This is not hard to figure out. Stockfish 8 was the engine that played Alphazero.
So the best way to compare other NN chess engines. Is to have them also play Stockfish 8. This is why we know 2 things.
1. Alphazero's win was legit.
Your number 1 point absolutely does not follow. I have no idea what logic you see in there, but it doesn't exist. AlphaZero is gone. We have no chance to figure out how strong it really was, unless we accept the word of Goolge - who have no reason for telling the truth and every reason to bend it.
To show that Alphazero's win again was LEGIT, that is why.
And Leela Chess Zero is Alphazero's younger sister.....
The were made with the same design for a chess engine.
The Leela of today is a lot better than AZ was back in the day. Obviously. Engines get better over time.
It's extremely suspicious that a super powerful engine supposedly appears from nowhere, plays a secret match or two, and then disappears forever. The fact alone that the match was played in secret with absolutely no transparency is enough to raise the suspicion of anyone.

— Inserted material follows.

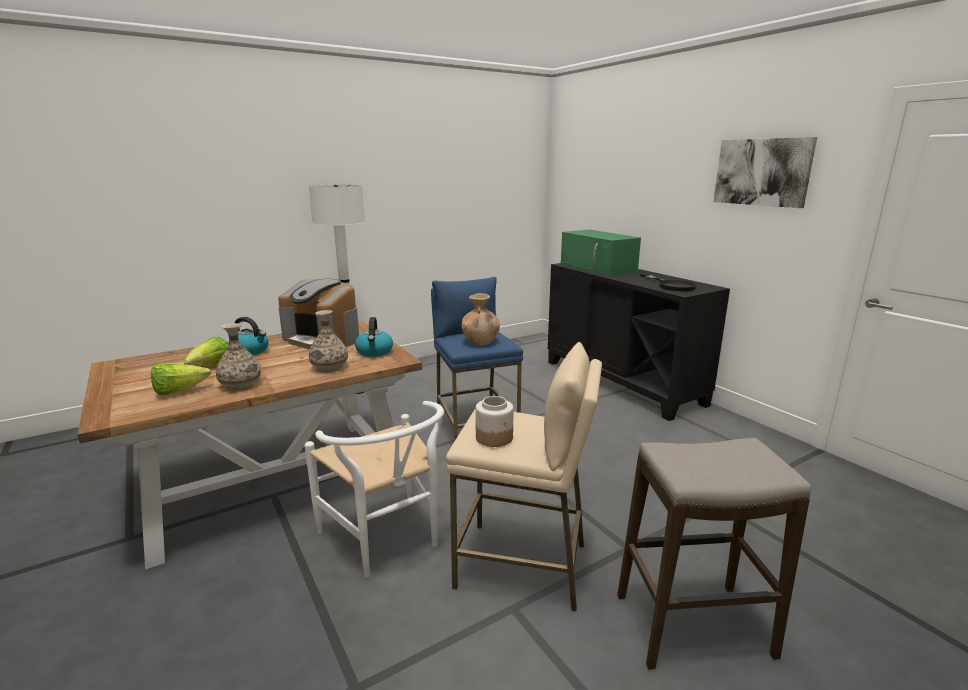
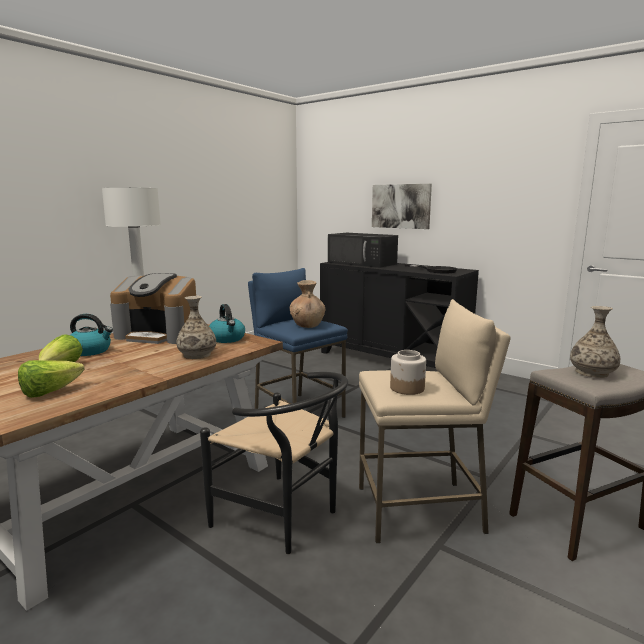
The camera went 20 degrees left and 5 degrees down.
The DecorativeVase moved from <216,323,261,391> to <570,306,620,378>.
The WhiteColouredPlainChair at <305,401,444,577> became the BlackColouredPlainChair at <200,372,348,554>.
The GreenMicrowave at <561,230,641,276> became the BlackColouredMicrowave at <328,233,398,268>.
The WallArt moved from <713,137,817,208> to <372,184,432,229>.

It's possible that they cheated with hardware. AZ was running on the Google supercomputer, while SF was running on a grandma's laptop.

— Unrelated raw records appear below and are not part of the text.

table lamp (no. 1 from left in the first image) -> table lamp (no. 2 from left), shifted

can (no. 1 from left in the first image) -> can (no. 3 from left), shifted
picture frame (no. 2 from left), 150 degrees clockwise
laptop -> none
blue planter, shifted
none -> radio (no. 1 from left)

It's also possible that the games were cherry-picked. They played 10 thousand games, and then the PR guys picked the 100 that was the most spectacular.
AZ was written specifically to run the evaluations on the Tensor Flow hardware. That's not something Stockfish could run on.

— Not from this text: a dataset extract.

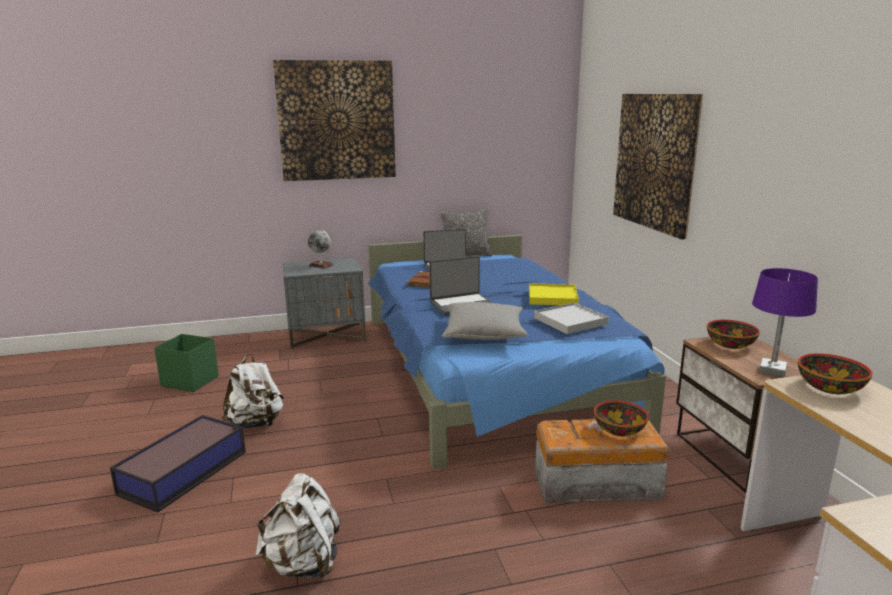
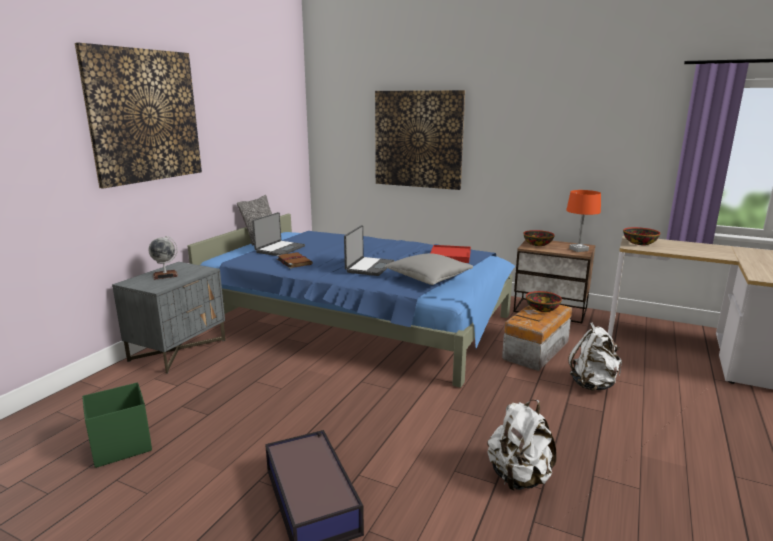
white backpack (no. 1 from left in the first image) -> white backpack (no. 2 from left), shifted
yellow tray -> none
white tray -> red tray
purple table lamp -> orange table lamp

One of the biggest steps was that AZ was a completely self taught engine and just through playing itself got to the point it could beat an engine that was very strong and programmed with theory, years of tuning, and brute force calculations.
Sure, they could have tested with a newer engine at the time and there's a certainly some criticisms that can legitimately be made about the configuration of the hardware running Stockfish. That does not take away from the method used to create the engine. The simple fact that LC0 was able to duplicate the results to a similar degree are a very good indication that Deep Mind's results were very likely legitimate.
Had Deep Mind been interested in anything more than a tech demonstration proving their methods could learn from scratch, they very likely could have continued training the engine, against other engines as well, and then had a competition against the best Stockfish version at the time. Unfortunately, that wasn't their goal and we didn't get anything like that.